Being on internal medicine wards means seeing patients that are severe enough to be admitted to the hospital but not to the level of needing intensive care (ICU). They are relatively stable enough. Not to say that these patients are healthy. But during my third year of medical school when I first found myself on the wards, I never saw a patient pass away. That’s pretty…lucky I would say. The odds of someone dying—on any rotation--are good odds. And I’m not a pessimist—it’s just that we see so many patients, that it is hard for me to believe that one of these patients may not be at a point where death is unavoidable. But it never happened, and I was lucky. 
When I started my fourth year of medical school, and was doing my sub internship in internal medicine, I was ready for more of what I had seen in third year. I was ready for presentations of patients, morning report, and people coming in with ailments that ran the spectrum from kidney stones to cholecystitis. I wasn’t ready for death.
One morning, I was asked to follow a patient that had been on our service for a while, but I had personally not seen before. This patient was sick. He had worsening kidney failure. The previous day, the  nephrology team had made one last ditch medicine change as an intervention before they would move onto dialysis. It was a last attempt at what had been multiple attempts to reverse this failure. On top of his dysfunctional kidneys, he had liver failure too, and was recovering from encephalopathy due to high ammonia levels—it was the reason he was admitted in the first place. 
I was apprehensive because I was already following three patients and my senior resident had asked me to take on this patient, as well as bring a third-year medical student with me to round on this patient and show him the ropes.

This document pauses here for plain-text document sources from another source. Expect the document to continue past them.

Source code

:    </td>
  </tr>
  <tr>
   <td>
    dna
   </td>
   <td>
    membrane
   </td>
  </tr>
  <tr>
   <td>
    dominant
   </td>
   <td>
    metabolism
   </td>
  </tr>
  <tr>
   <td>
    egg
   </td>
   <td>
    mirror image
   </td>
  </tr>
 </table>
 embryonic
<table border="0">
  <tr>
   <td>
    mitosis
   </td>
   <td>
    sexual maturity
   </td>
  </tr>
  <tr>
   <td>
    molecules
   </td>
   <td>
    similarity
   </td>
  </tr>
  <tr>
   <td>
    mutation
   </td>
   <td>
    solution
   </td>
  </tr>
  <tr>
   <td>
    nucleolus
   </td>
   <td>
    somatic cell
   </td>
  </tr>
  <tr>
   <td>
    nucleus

My mind was racing as I tried to plan how I was going to manage this, and be prepared for presenting each one, along with this patient who I had never personally followed, and barely knew his history. 
We found the patient on a Bipap machine, sleeping. The nurse followed the student and I into the room. I placed my hand on the patient’s shoulder in an attempt to rouse him. He continued to snore. I rubbed the patient again, and gave him a good sternal rub; he grunted in response. I asked him if I could exam him, he grumbled in response. The nurse also attempted to rouse him from his stupor and announcing to him that I was there to exam him. She took the mask off his face and his dentures fell out, to which he finally mumbled something about a car accident. It seemed like he was having a deep dream. He seemed tired. I quickly checked his heart, lungs, abdomen and peripheral extremities. The nurse, student and I left. 
Nothing seemed out of the ordinary. I continued to round on my other patients, rushing from floor to floor. Then I got a phone call. It was my senior and I quickly answered. Her voice told me that this was not a normal phone call. Something was not ordinary. At least not anymore. The patient with the encephalopathy had become unresponsive. They were moving him to ICU. Why hadn’t I told her that he was unresponsive? I was in pure disbelief. He hadn’t been when I had seen him about half an hour ago.
The resident that was following the patient had also rounded on him this morning and he had been arousable then too. To have the patient deteriorate so quickly, and to have him to the point of unresponsiveness had me feeling sick to my stomach.  What had I missed when I had examined him this morning? He had seemed so grumpy and sleepy, heart sounds were there, and he was breathing fine…
The next morning was rainy and dark. It was a grumpy morning. Dreary I think is the right word. I opened up the EMR, glanced at the patient list for my team. The patient’s name was greyed out like the sky. He had passed away overnight.